**Written request 1:** Translate into Spanish this sentence from the forum thread about Byrd and ESS: "However, part of this debate is whether she truly does even subscribe to this based on her writings on this subject."
**Written request 2:** In the forum thread about Byrd and ESS, which basic (C) position does Byrd probably subscribe to, technically?
**Written request 3:** Carry on the forum thread about Byrd and ESS from the point where it stops.

I think C.M. was positing Byrd as a *critic* of (C). Now, that might not be _strictly _true as she probably does, _technically_, subscribe to the basic (C) position of teaching being restricted to men. However, part of this debate is whether she truly does even subscribe to this based on her writings on this subject. I think C.M. was saying that people like Byrd had managed to frame ESS as an inherent part of the "(C) Movement" at large. Not that every individual who claimed to be complementatian held to ESS.

Reactions: Like 1


----------



## User20004000 (May 16, 2019)

alexandermsmith said:


> I think C.M. was positing Byrd as a *critic* of (C). Now, that might not be _strictly _true as she probably does, _technically_, subscribe to the basic (C) position of teaching being restricted to men. However, part of this debate is whether she truly does even subscribe to this based on her writings on this subject. I think C.M. was saying that people like Byrd had managed to frame ESS as an inherent part of the "(C) Movement" at large. Not that every individual who claimed to be complementatian held to ESS.

**Extracted data:**
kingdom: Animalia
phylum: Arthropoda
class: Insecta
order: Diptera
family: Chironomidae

==

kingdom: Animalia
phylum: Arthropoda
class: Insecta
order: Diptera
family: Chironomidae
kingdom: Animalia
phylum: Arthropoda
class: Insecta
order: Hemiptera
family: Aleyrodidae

**Task output 1:** Sin embargo, parte de este debate es si ella realmente se adhiere siquiera a esto, a juzgar por sus escritos sobre este tema.

**Task output 2:** The position that teaching is restricted to men.

**Task output 3:**
1. The “debate” that we’ve been discussing has nothing to do whether Byrd subscribes to C. The summer of 2016 “debate” was primarily over ESS. A subcategory of that debate was whether relations in the Trinity may properly be projected onto the marriage relationship.

2. It was not just asserted that Byrd et al. _intentionally_ made C a necessary condition for ESS. It was further remarked that this was a _calculated_ move on their part. This way, they could characterize C as heterodox given the heterodoxy of ESS.

Three comments:

(A) Fellow Saints were just characterized as having schemed to smear one theological position (C) by refuting another theological position (ESS).

(B) To add insult to injury, the scheme they’ve been accused of is fallacious. Refuting ESS doesn’t refute C.

(C) The main spokesman who came out against ESS is a self-avowed C. Accordingly, it would be a bit passing strange if that was _their_ scheme.

Reactions: Like 1


----------



## alexandermsmith (May 16, 2019)

RWD said:


> 1. The “debate” that we’ve been discussing has nothing to do whether Byrd subscribes to C. The summer of 2016 “debate” was primarily over EES. A subcategory of that debate was whether relations in the Trinity may properly be projected onto the marriage relationship.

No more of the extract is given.